Assignment: Run through the data and copy out every line that mentions the word "Rieky".

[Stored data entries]
──────────

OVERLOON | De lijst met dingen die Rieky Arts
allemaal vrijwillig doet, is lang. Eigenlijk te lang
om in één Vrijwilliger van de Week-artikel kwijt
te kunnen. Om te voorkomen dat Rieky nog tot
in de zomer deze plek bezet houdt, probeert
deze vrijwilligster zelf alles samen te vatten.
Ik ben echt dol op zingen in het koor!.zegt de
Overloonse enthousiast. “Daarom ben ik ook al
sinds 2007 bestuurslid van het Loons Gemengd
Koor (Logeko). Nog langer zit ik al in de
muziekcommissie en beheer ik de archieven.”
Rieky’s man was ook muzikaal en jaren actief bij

──────────

Written response:
OVERLOON | De lijst met dingen die Rieky Arts
te kunnen. Om te voorkomen dat Rieky nog tot
Rieky’s man was ook muzikaal en jaren actief bij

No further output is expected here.